You may need a mental makeover. Tweaking your approach to sex can make a big difference:

  • Put your pleasure first. If you focus on yourself during sex, you can set the right tempo for you. One study found that older women who were least likely to take the lead about when and how to have sex had the most unhappy partners.
  • Make time for each other. Your instinct may be to avoid romance when you don't feel in the mood. Yet date nights and mini-trips can say "this is key to me" and help reset desire.
  • Bring back foreplay. Your clitoris takes longer to respond with age. Give ample time to cuddle, kiss, or stroke. Just start fooling around, without climax as the goal.
  • Stoke sex organ No. 1, your brain. New things turn us on. Try changing places, positions, toys, and roles. Having more sex makes you want more sex.

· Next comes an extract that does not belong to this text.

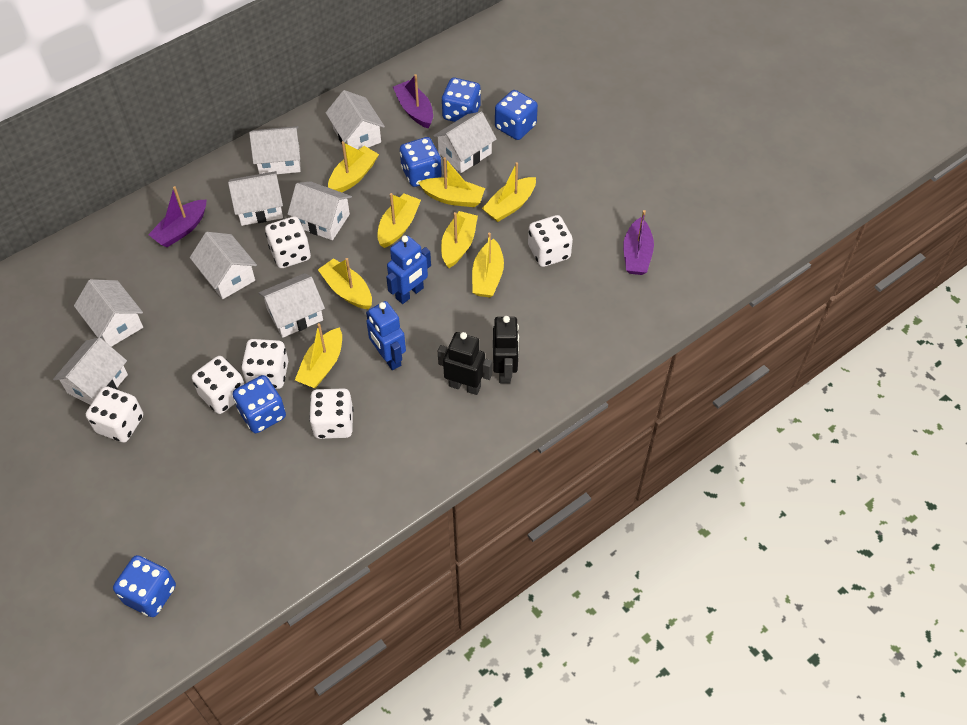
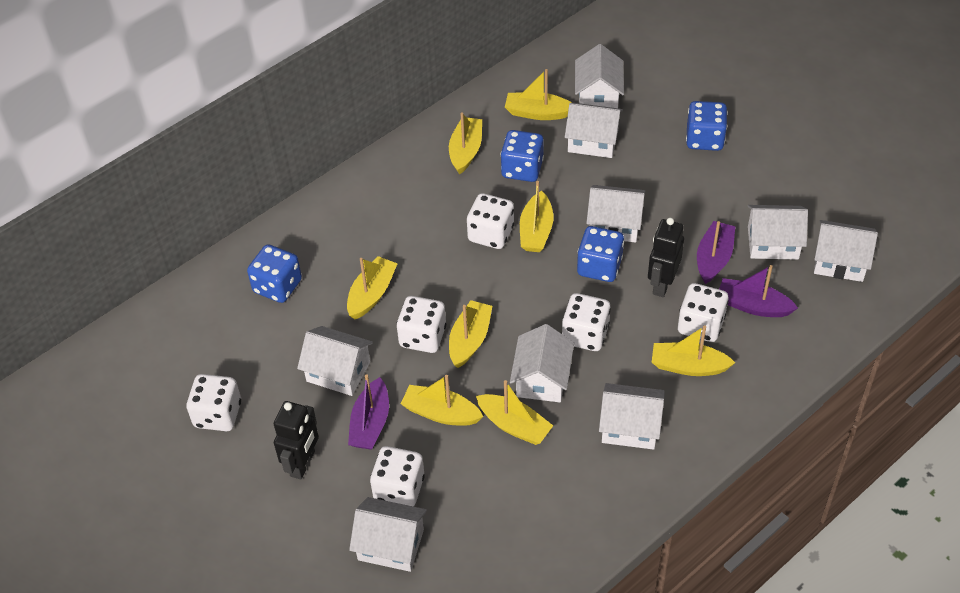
blue dice: [113,555,176,617] [232,375,286,433] [400,137,442,187] [442,78,481,122] [495,90,538,140] = 5 -> [247,244,302,303] [501,130,544,182] [577,226,624,282] [686,101,727,151] = 4
blue robot: [366,301,406,370] [386,235,431,304] = 2 -> none = 0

Things that happen out of your bed can affect what goes on in it. Try these tips:

  • Talk. Make sure your partner gets that your chill isn't due to how you feel about him, if it's not. He might be confused and feel rejected. Discuss how to make sex better. "Talk about what helps, what you like," says Elizabeth G. Stewart, MD, a gynecologist and author of The V Book.
  • Look in your mirror. Maybe it's your self-image that needs a boost. Lose weight if you need to, or take a fitness class -- steps like these can help you see the great things about your body. Feeling sexy is rooted in feeling good.
  • Reach out. Are you bummed by a new empty nest or feeling "old"? Are you and your partner stuck? Talking to a counselor can shed light on how to power forward.